▶ [Information given]
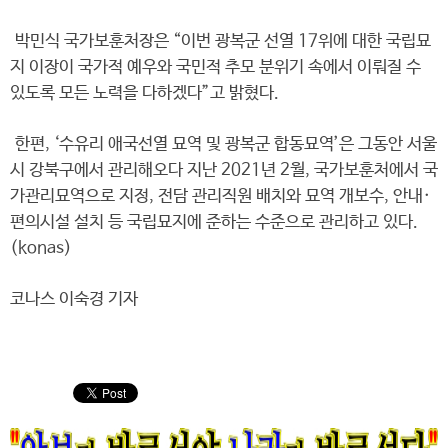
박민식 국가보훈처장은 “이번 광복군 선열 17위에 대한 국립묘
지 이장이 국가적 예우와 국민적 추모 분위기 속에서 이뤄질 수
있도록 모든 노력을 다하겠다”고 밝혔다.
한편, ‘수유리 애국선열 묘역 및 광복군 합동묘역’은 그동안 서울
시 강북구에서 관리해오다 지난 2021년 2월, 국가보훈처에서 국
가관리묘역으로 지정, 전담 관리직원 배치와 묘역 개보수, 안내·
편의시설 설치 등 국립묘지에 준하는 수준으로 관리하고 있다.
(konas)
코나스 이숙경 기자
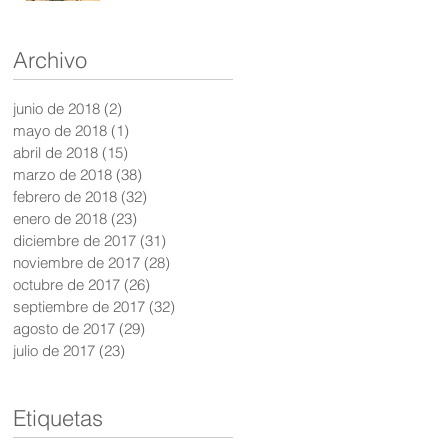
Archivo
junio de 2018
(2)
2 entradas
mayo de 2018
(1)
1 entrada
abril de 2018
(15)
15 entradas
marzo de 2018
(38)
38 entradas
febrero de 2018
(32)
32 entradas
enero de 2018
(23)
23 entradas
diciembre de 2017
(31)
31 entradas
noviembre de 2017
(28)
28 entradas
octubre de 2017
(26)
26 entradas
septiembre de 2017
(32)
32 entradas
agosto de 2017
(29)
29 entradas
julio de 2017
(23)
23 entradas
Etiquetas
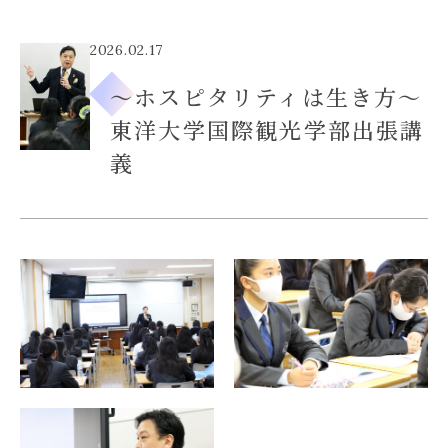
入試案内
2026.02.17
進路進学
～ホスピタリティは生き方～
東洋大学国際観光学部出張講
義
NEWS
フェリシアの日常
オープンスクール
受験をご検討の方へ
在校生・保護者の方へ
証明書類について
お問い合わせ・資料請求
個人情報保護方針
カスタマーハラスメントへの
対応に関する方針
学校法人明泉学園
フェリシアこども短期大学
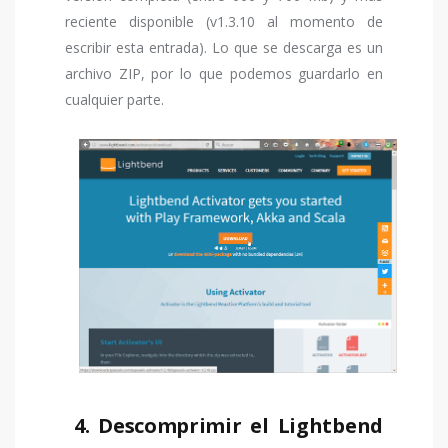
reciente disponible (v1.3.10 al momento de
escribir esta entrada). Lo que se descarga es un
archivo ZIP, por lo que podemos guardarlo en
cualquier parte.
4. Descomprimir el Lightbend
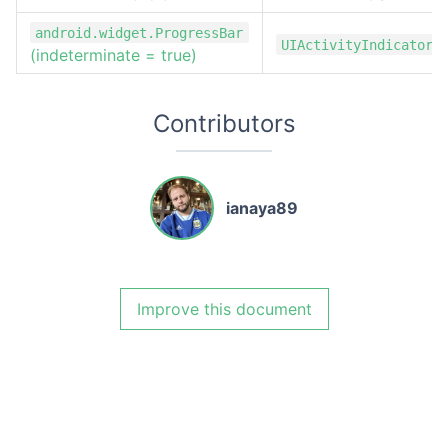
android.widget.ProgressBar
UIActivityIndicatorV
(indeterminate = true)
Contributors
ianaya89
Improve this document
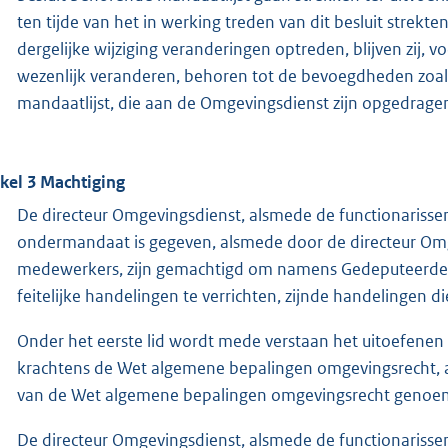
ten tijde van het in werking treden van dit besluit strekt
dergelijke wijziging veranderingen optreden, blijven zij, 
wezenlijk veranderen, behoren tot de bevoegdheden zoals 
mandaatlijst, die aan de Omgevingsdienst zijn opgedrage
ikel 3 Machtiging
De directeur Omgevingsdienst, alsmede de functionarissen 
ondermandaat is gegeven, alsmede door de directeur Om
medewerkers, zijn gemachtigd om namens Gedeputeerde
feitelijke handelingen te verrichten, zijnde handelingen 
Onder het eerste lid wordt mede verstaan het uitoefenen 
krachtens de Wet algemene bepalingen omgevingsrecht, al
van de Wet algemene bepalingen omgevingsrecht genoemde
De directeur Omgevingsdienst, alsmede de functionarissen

▶ [Your instructions] Set down the records again exactly as they appear, leaving each picture behind.

▶ [Answer space]
박민식 국가보훈처장은 “이번 광복군 선열 17위에 대한 국립묘
지 이장이 국가적 예우와 국민적 추모 분위기 속에서 이뤄질 수
있도록 모든 노력을 다하겠다”고 밝혔다.
한편, ‘수유리 애국선열 묘역 및 광복군 합동묘역’은 그동안 서울
시 강북구에서 관리해오다 지난 2021년 2월, 국가보훈처에서 국
가관리묘역으로 지정, 전담 관리직원 배치와 묘역 개보수, 안내·
편의시설 설치 등 국립묘지에 준하는 수준으로 관리하고 있다.
(konas)
코나스 이숙경 기자
Archivo
junio de 2018
(2)
2 entradas
mayo de 2018
(1)
1 entrada
abril de 2018
(15)
15 entradas
marzo de 2018
(38)
38 entradas
febrero de 2018
(32)
32 entradas
enero de 2018
(23)
23 entradas
diciembre de 2017
(31)
31 entradas
noviembre de 2017
(28)
28 entradas
octubre de 2017
(26)
26 entradas
septiembre de 2017
(32)
32 entradas
agosto de 2017
(29)
29 entradas
julio de 2017
(23)
23 entradas
Etiquetas
入試案内
2026.02.17
進路進学
～ホスピタリティは生き方～
東洋大学国際観光学部出張講
義
NEWS
フェリシアの日常
オープンスクール
受験をご検討の方へ
在校生・保護者の方へ
証明書類について
お問い合わせ・資料請求
個人情報保護方針
カスタマーハラスメントへの
対応に関する方針
学校法人明泉学園
フェリシアこども短期大学
reciente disponible (v1.3.10 al momento de
escribir esta entrada). Lo que se descarga es un
archivo ZIP, por lo que podemos guardarlo en
cualquier parte.
4. Descomprimir el Lightbend
android.widget.ProgressBar
UIActivityIndicatorV
(indeterminate = true)
Contributors
ianaya89
Improve this document
ten tijde van het in werking treden van dit besluit strekt
dergelijke wijziging veranderingen optreden, blijven zij, 
wezenlijk veranderen, behoren tot de bevoegdheden zoals 
mandaatlijst, die aan de Omgevingsdienst zijn opgedrage
ikel 3 Machtiging
De directeur Omgevingsdienst, alsmede de functionarissen 
ondermandaat is gegeven, alsmede door de directeur Om
medewerkers, zijn gemachtigd om namens Gedeputeerde
feitelijke handelingen te verrichten, zijnde handelingen 
Onder het eerste lid wordt mede verstaan het uitoefenen 
krachtens de Wet algemene bepalingen omgevingsrecht, al
van de Wet algemene bepalingen omgevingsrecht genoemde
De directeur Omgevingsdienst, alsmede de functionarissen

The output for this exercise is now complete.